In the never-ending battle for riches, influence and cultural domination, Silicon Valley now has the upper hand over Washington, DC.
The two metros have consistently been atop rankings of the most affluent urban areas in recent years, at least according to Census data on median household incomes.
(Median income—the point at which half the area’s households are above and half are below—is considered a good measure of how a typical household is faring economically.)
During the Great Recession which began in late 2007, Silicon Valley’s fortunes briefly faltered, sending its income numbers below those of the capital area. DC was a bright spot during the recession thanks to the stability of the Federal government and an influx of lobbying aimed at defanging the regulatory reaction to the financial crisis. But since economy returned to growth in 2009, Silicon Valley surged. And the California region continues to set the pace.

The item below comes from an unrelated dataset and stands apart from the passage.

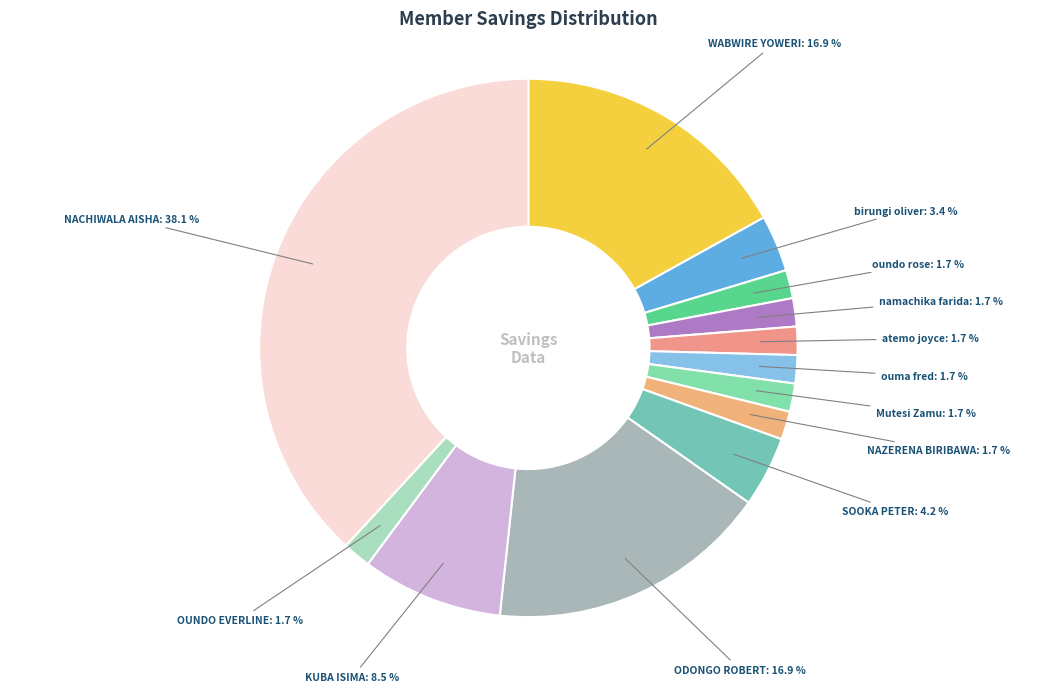

What is the smallest slice in the pie chart?

oundo rose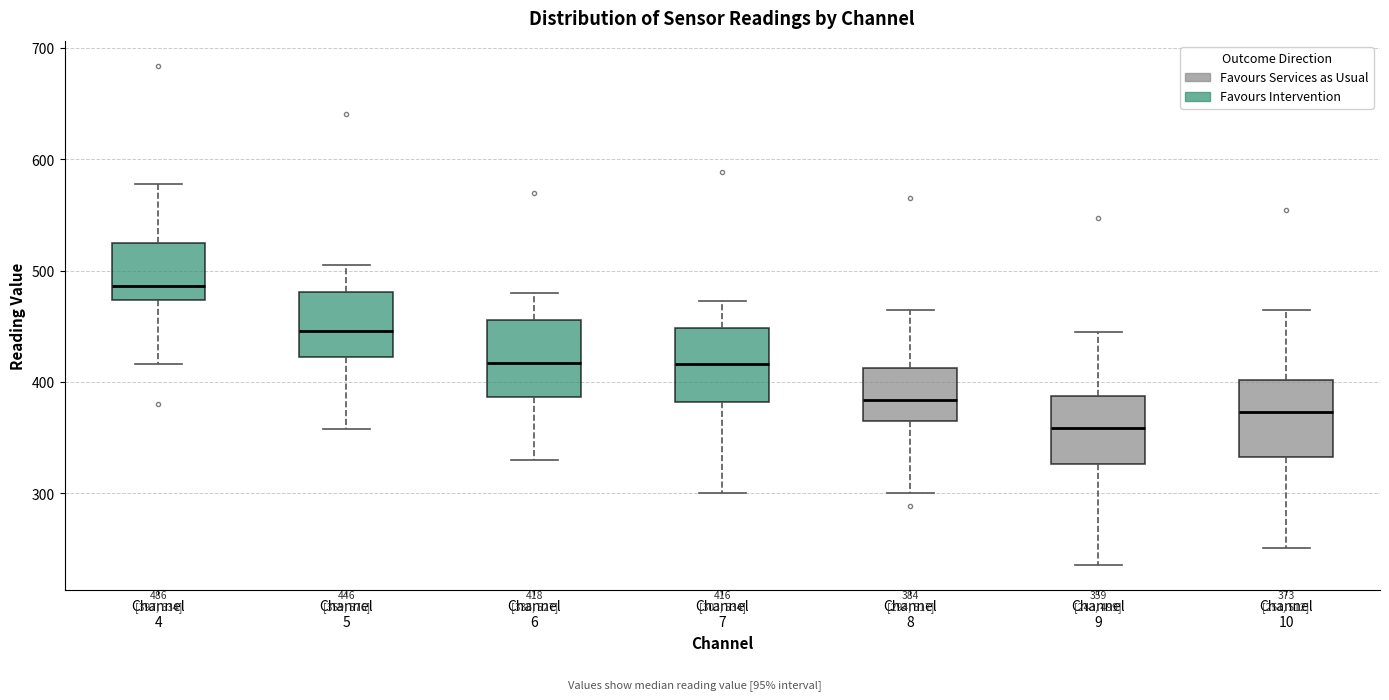

Which box has the highest median line?

Channel 4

US Bureau of Labor Statistics
The Census Bureau published its annual update on the country’s demographic development Thursday. And the numbers showed that incomes rose 2.3% in Washington, DC and its affluent environs. The typical DC metro-area household pulled in $93,294 in 2015. Not bad.
But not as good as Silicon Valley. The sprawling area south of San Francisco known as the San Jose-Sunnyvale-Santa-Clara metro area is usually used as a proxy for Silicon Valley as a whole. Incomes in the valley jumped a whopping 5.7% to nearly $102,000 in 2015, making it the area with the highest median income in the country.